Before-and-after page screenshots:
......

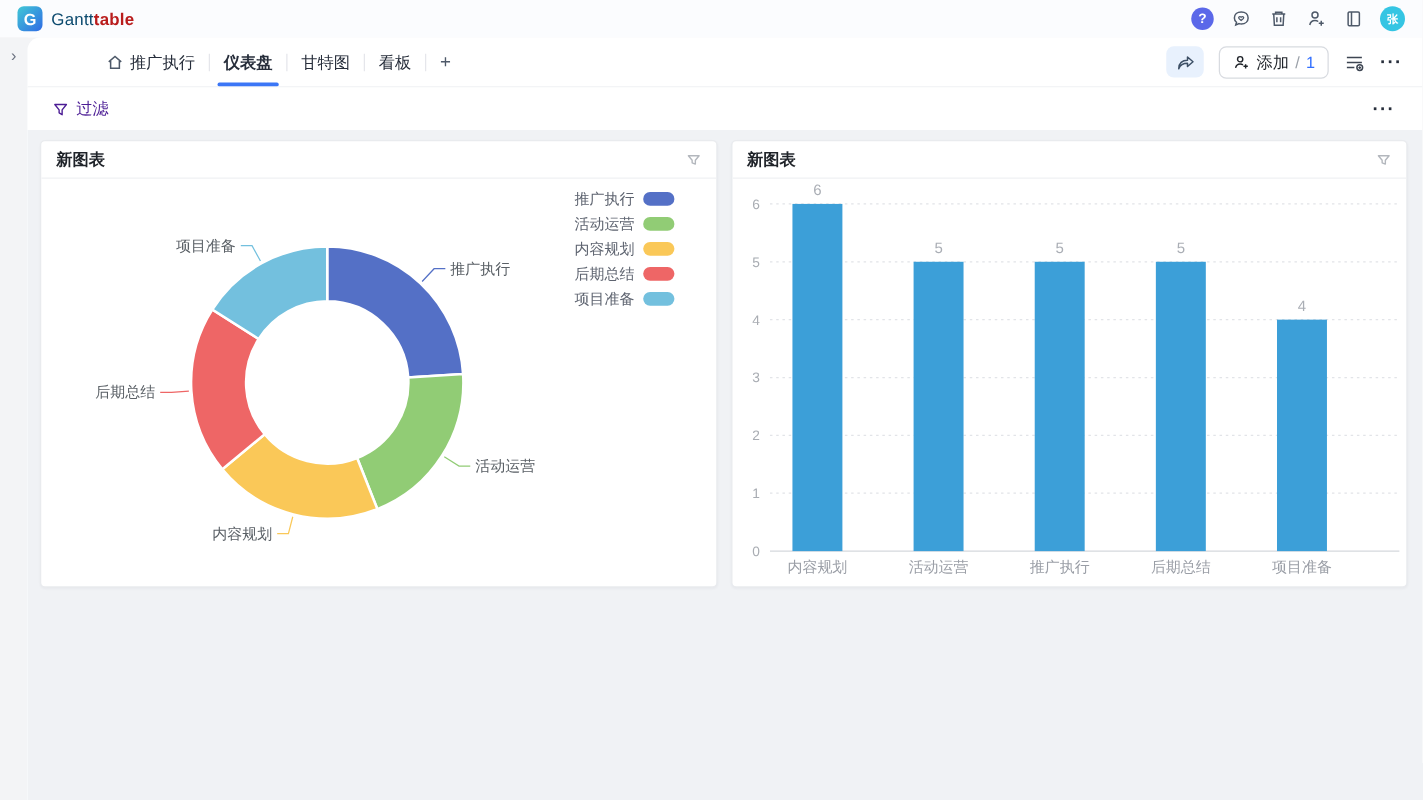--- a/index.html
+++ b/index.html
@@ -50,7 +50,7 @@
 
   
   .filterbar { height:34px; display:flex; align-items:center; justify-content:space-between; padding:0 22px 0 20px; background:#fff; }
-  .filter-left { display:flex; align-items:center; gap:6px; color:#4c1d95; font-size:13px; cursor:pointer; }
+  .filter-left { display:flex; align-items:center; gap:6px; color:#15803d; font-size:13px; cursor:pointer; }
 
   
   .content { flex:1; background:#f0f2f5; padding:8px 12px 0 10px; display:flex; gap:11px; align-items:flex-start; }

......

→ **Instructions for the task**: Only lines containing the string "align" belong in the answer; find them in the data above and copy them.

→ **Response area**:
   .filterbar { height:34px; display:flex; align-items:center; justify-content:space-between; padding:0 22px 0 20px; background:#fff; }
-  .filter-left { display:flex; align-items:center; gap:6px; color:#4c1d95; font-size:13px; cursor:pointer; }
+  .filter-left { display:flex; align-items:center; gap:6px; color:#15803d; font-size:13px; cursor:pointer; }
   .content { flex:1; background:#f0f2f5; padding:8px 12px 0 10px; display:flex; gap:11px; align-items:flex-start; }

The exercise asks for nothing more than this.